## Lavoro richiesto
Individua e copia ogni riga delle voci che contiene la stringa "context". Tieni conto della differenza tra maiuscole e minuscole.

## Voci del dataset
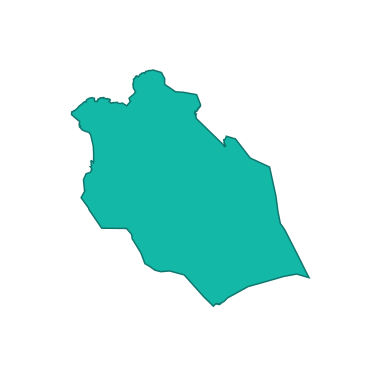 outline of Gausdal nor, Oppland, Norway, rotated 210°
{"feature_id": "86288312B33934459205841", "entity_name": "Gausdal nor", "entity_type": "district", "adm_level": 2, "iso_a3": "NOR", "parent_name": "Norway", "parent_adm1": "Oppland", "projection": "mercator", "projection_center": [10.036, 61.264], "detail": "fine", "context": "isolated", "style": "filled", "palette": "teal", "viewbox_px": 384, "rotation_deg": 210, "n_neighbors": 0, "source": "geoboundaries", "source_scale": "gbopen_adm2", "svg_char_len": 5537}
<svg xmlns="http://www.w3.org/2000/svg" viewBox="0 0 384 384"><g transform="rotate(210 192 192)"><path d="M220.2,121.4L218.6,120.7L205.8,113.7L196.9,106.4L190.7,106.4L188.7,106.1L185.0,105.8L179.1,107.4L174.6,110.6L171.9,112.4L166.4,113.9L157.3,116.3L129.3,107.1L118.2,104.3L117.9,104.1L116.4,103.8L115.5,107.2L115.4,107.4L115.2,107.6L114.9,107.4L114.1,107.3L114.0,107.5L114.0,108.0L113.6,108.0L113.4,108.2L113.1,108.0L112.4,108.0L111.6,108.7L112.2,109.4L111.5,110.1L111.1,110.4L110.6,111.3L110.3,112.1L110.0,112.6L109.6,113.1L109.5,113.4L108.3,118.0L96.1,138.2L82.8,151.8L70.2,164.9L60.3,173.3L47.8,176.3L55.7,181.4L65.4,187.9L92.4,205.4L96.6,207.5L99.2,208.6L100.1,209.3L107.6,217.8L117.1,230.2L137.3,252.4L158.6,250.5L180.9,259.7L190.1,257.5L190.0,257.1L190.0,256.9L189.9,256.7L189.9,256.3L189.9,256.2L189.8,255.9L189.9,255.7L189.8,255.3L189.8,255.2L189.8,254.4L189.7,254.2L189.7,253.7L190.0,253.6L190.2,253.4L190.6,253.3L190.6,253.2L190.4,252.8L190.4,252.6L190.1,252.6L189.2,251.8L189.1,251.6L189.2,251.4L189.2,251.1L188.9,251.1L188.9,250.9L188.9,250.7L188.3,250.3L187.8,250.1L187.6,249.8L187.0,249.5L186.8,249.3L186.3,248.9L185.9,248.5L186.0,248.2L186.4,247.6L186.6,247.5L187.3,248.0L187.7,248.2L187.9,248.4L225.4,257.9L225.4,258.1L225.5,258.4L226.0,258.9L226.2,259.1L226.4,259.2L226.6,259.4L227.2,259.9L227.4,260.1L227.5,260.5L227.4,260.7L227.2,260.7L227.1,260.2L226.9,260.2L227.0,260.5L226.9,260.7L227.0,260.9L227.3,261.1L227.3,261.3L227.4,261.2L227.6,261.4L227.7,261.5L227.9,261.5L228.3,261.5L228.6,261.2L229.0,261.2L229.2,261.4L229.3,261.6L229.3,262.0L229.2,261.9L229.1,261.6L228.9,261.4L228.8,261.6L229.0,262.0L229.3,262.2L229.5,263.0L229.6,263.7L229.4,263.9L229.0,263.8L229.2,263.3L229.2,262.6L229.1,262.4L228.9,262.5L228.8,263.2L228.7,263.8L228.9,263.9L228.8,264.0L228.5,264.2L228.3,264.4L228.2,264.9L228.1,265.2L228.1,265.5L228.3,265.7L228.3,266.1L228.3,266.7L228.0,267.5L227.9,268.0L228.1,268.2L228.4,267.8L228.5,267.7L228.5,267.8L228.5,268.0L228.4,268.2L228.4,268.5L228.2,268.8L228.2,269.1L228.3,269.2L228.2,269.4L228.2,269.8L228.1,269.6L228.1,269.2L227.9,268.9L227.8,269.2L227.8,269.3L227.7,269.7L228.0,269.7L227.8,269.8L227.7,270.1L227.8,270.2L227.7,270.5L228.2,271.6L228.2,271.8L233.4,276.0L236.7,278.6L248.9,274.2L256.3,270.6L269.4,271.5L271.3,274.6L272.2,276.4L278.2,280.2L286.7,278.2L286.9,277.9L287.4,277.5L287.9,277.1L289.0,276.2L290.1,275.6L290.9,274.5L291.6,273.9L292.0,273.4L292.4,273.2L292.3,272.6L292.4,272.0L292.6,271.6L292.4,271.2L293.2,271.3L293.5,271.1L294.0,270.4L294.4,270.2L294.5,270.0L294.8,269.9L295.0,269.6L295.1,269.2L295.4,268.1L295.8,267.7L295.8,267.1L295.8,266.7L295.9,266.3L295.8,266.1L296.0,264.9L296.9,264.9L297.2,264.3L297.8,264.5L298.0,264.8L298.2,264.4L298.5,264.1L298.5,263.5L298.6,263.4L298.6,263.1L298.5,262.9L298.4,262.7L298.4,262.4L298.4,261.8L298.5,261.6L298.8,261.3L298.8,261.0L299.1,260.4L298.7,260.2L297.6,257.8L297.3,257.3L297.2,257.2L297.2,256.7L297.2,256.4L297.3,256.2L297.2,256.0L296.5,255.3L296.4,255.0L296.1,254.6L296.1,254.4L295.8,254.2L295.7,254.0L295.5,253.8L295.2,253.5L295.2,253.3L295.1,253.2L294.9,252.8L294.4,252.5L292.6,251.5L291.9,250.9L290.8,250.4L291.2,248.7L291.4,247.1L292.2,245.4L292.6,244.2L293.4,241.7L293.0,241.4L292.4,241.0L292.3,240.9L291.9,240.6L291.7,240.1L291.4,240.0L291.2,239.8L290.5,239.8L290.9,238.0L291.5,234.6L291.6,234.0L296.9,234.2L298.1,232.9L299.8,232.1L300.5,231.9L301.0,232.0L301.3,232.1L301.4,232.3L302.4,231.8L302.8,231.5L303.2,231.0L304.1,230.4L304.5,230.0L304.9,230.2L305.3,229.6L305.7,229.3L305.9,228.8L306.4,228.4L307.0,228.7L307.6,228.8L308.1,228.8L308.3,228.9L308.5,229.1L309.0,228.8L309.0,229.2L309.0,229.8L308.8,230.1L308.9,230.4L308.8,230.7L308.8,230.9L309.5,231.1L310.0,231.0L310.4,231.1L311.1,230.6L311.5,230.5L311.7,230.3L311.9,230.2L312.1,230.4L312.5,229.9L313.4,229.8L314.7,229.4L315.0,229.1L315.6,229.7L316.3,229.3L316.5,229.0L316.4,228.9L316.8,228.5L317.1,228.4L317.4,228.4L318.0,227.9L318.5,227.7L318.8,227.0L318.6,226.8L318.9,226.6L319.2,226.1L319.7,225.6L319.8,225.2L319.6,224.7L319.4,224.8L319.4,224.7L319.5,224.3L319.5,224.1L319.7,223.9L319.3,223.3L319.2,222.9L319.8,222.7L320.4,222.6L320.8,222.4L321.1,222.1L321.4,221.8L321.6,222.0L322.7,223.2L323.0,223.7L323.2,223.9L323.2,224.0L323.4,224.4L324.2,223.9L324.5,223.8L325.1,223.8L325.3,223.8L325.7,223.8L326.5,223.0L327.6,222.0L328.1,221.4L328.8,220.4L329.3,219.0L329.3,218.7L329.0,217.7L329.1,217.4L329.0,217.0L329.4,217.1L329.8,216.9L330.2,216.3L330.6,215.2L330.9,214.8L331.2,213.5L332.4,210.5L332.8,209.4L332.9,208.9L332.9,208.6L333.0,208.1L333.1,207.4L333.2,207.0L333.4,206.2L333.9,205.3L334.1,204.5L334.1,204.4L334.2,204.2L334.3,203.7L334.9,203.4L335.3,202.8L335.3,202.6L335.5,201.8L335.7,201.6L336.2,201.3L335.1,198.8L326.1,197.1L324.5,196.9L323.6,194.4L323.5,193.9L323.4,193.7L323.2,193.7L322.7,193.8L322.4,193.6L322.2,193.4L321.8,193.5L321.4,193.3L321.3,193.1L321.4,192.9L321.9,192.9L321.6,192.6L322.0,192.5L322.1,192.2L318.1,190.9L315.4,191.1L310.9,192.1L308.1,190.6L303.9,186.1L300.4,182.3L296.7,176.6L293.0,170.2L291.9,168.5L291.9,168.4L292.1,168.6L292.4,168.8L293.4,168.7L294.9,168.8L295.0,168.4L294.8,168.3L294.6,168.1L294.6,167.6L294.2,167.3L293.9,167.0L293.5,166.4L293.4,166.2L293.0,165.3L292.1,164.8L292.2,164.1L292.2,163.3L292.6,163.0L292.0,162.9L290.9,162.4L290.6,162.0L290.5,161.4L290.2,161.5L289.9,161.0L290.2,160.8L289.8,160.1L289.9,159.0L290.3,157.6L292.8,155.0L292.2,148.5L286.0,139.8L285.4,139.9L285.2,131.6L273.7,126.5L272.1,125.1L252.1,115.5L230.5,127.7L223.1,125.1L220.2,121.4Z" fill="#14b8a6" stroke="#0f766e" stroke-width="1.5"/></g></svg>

==

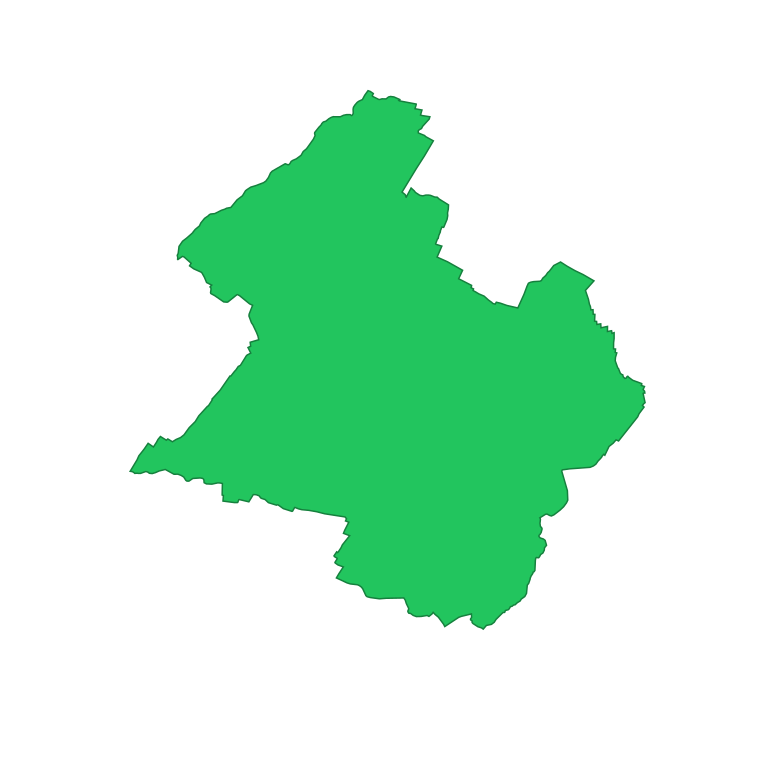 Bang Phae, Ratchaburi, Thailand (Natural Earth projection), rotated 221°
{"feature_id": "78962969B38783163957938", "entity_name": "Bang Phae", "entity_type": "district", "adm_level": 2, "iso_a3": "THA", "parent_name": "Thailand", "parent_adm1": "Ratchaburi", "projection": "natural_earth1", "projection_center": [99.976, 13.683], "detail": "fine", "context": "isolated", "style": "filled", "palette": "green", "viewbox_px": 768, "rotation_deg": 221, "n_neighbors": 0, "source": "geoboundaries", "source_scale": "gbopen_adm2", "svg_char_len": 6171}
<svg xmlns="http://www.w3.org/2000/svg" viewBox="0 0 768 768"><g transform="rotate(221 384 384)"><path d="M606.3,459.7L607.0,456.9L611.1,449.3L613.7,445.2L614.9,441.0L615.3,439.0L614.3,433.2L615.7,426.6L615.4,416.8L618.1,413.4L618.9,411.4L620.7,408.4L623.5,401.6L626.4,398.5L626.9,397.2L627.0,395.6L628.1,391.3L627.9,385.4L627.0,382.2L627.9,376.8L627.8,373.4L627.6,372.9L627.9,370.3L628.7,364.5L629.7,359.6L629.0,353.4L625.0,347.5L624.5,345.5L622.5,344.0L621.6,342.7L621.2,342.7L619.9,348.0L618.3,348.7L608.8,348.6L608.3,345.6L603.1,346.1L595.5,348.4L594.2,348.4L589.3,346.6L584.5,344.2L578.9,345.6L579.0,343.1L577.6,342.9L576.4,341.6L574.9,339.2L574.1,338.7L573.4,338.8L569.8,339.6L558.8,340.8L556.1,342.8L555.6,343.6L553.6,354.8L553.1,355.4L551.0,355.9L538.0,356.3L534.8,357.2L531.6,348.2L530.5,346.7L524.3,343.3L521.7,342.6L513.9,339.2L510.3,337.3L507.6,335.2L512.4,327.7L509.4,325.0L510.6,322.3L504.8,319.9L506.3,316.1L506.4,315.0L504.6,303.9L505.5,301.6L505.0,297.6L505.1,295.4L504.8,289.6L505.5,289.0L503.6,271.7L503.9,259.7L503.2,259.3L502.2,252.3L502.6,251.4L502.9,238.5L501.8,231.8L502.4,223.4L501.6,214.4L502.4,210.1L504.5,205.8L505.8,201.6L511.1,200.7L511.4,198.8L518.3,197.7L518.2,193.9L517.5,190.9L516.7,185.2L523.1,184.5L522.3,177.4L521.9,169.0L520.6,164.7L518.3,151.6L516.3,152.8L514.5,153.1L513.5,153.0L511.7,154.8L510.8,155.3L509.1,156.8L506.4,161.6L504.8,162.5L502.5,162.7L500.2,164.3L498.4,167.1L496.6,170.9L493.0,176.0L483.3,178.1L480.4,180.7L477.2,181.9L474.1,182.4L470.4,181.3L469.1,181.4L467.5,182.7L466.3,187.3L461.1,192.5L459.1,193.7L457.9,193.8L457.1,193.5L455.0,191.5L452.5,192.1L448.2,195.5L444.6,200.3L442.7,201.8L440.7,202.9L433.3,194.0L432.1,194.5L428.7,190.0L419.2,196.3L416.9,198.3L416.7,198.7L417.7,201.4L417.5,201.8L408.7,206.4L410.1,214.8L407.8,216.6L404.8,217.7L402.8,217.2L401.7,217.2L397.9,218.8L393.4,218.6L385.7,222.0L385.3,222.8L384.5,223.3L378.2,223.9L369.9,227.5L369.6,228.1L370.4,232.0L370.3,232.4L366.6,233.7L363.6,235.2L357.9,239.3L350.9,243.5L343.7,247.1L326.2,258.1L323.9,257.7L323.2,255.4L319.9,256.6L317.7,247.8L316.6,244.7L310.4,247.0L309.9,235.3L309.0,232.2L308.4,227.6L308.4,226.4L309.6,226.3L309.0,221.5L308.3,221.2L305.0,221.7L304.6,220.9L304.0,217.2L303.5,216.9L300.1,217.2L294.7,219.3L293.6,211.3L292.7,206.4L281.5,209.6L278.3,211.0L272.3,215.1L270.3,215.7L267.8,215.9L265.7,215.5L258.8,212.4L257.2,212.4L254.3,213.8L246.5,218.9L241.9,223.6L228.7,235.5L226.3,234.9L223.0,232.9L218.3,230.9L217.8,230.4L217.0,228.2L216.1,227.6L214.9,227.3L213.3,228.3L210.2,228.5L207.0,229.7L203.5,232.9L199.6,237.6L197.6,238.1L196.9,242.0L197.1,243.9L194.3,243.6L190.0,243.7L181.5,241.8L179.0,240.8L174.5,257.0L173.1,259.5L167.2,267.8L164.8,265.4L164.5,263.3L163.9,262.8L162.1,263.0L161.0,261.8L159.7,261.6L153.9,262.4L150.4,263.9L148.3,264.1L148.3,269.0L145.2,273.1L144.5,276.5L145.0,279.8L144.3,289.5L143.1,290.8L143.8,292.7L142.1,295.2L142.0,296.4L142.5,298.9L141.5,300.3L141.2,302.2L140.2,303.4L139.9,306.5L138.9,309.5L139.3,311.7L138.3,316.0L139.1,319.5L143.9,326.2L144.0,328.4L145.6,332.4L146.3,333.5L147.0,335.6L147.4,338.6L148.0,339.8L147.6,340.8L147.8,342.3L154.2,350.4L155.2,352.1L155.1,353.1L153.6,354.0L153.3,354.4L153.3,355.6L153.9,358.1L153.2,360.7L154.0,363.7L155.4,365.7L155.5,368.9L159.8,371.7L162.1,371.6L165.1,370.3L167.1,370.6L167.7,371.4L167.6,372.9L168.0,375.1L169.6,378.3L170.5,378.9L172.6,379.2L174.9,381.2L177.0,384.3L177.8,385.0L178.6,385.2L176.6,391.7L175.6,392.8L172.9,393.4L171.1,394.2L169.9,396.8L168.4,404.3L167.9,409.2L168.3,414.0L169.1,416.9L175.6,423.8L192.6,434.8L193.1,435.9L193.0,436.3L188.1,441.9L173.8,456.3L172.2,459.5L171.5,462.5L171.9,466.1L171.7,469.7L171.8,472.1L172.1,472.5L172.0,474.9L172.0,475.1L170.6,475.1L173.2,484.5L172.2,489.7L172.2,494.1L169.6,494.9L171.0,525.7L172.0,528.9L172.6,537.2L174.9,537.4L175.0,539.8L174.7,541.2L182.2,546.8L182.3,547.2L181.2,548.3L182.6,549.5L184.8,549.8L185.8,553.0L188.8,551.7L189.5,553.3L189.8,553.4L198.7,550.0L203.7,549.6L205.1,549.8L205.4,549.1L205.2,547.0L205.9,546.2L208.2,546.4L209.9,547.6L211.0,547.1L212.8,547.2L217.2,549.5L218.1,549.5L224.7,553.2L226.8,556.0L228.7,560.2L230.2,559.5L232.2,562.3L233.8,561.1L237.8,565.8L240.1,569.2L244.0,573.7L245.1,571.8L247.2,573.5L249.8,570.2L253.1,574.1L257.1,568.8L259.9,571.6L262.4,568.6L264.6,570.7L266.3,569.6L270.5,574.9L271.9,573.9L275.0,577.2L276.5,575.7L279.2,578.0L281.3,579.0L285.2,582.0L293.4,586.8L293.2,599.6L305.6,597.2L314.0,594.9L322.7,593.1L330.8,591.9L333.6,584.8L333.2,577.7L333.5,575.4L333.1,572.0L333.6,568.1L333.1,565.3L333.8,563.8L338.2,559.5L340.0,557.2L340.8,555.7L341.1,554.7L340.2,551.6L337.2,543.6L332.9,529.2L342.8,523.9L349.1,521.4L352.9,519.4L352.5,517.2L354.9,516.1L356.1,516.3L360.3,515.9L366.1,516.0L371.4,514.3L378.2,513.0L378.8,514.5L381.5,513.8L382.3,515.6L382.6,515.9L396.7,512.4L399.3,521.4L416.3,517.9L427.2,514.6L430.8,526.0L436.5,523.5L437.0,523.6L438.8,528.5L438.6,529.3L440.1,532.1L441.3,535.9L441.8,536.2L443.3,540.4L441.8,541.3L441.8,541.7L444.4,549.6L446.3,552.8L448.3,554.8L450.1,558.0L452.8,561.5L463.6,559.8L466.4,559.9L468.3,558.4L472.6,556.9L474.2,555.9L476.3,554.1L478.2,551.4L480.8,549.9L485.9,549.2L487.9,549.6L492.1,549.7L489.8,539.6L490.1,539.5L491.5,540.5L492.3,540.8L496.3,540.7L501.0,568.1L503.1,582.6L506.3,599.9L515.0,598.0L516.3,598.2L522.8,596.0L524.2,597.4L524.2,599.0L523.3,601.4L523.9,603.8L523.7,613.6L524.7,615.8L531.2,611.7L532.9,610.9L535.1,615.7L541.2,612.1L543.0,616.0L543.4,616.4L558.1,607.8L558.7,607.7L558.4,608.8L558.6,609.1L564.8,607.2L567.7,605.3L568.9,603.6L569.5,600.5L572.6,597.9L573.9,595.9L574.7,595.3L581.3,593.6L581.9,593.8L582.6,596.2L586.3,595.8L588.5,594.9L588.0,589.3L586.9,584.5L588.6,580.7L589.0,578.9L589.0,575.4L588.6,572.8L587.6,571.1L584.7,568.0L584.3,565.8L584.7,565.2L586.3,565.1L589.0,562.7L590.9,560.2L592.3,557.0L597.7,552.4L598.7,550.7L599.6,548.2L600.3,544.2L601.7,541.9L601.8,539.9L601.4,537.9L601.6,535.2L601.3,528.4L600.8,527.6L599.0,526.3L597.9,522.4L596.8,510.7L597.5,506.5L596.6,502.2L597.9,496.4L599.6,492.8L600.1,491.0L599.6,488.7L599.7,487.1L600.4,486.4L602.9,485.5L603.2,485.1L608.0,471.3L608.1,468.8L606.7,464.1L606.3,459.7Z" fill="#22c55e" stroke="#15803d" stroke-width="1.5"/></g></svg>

## Risposta completa
{"feature_id": "86288312B33934459205841", "entity_name": "Gausdal nor", "entity_type": "district", "adm_level": 2, "iso_a3": "NOR", "parent_name": "Norway", "parent_adm1": "Oppland", "projection": "mercator", "projection_center": [10.036, 61.264], "detail": "fine", "context": "isolated", "style": "filled", "palette": "teal", "viewbox_px": 384, "rotation_deg": 210, "n_neighbors": 0, "source": "geoboundaries", "source_scale": "gbopen_adm2", "svg_char_len": 5537}
{"feature_id": "78962969B38783163957938", "entity_name": "Bang Phae", "entity_type": "district", "adm_level": 2, "iso_a3": "THA", "parent_name": "Thailand", "parent_adm1": "Ratchaburi", "projection": "natural_earth1", "projection_center": [99.976, 13.683], "detail": "fine", "context": "isolated", "style": "filled", "palette": "green", "viewbox_px": 768, "rotation_deg": 221, "n_neighbors": 0, "source": "geoboundaries", "source_scale": "gbopen_adm2", "svg_char_len": 6171}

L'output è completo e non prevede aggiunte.